ACTIVITY.
Exactly reproduce the lines beginning with the line that includes "Oliveira de Frades" and ending with the last line of the data.

*** DATA SHOWN Section Begins ***

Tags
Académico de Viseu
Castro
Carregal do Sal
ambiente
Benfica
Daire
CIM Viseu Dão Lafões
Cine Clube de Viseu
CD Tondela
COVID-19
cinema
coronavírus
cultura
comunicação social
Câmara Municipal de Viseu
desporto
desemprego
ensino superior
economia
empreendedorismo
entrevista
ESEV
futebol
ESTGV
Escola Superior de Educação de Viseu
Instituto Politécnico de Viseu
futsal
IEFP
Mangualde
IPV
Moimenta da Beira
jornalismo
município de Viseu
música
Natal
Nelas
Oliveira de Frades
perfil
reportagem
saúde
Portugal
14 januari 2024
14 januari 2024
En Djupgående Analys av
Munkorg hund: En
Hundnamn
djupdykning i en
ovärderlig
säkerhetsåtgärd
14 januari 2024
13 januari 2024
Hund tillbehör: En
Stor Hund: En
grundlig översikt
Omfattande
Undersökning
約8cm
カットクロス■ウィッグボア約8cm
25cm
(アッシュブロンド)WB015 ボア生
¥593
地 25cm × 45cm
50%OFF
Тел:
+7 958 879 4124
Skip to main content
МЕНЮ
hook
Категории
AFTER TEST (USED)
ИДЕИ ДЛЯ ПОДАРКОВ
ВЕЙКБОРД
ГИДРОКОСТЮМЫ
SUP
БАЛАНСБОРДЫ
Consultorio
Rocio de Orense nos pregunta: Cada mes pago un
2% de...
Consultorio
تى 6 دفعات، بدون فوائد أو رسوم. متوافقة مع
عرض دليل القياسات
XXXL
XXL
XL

*** DATA SHOWN Section Ends ***

TASK RESULT.
Oliveira de Frades
perfil
reportagem
saúde
Portugal
14 januari 2024
14 januari 2024
En Djupgående Analys av
Munkorg hund: En
Hundnamn
djupdykning i en
ovärderlig
säkerhetsåtgärd
14 januari 2024
13 januari 2024
Hund tillbehör: En
Stor Hund: En
grundlig översikt
Omfattande
Undersökning
約8cm
カットクロス■ウィッグボア約8cm
25cm
(アッシュブロンド)WB015 ボア生
¥593
地 25cm × 45cm
50%OFF
Тел:
+7 958 879 4124
Skip to main content
МЕНЮ
hook
Категории
AFTER TEST (USED)
ИДЕИ ДЛЯ ПОДАРКОВ
ВЕЙКБОРД
ГИДРОКОСТЮМЫ
SUP
БАЛАНСБОРДЫ
Consultorio
Rocio de Orense nos pregunta: Cada mes pago un
2% de...
Consultorio
تى 6 دفعات، بدون فوائد أو رسوم. متوافقة مع
عرض دليل القياسات
XXXL
XXL
XL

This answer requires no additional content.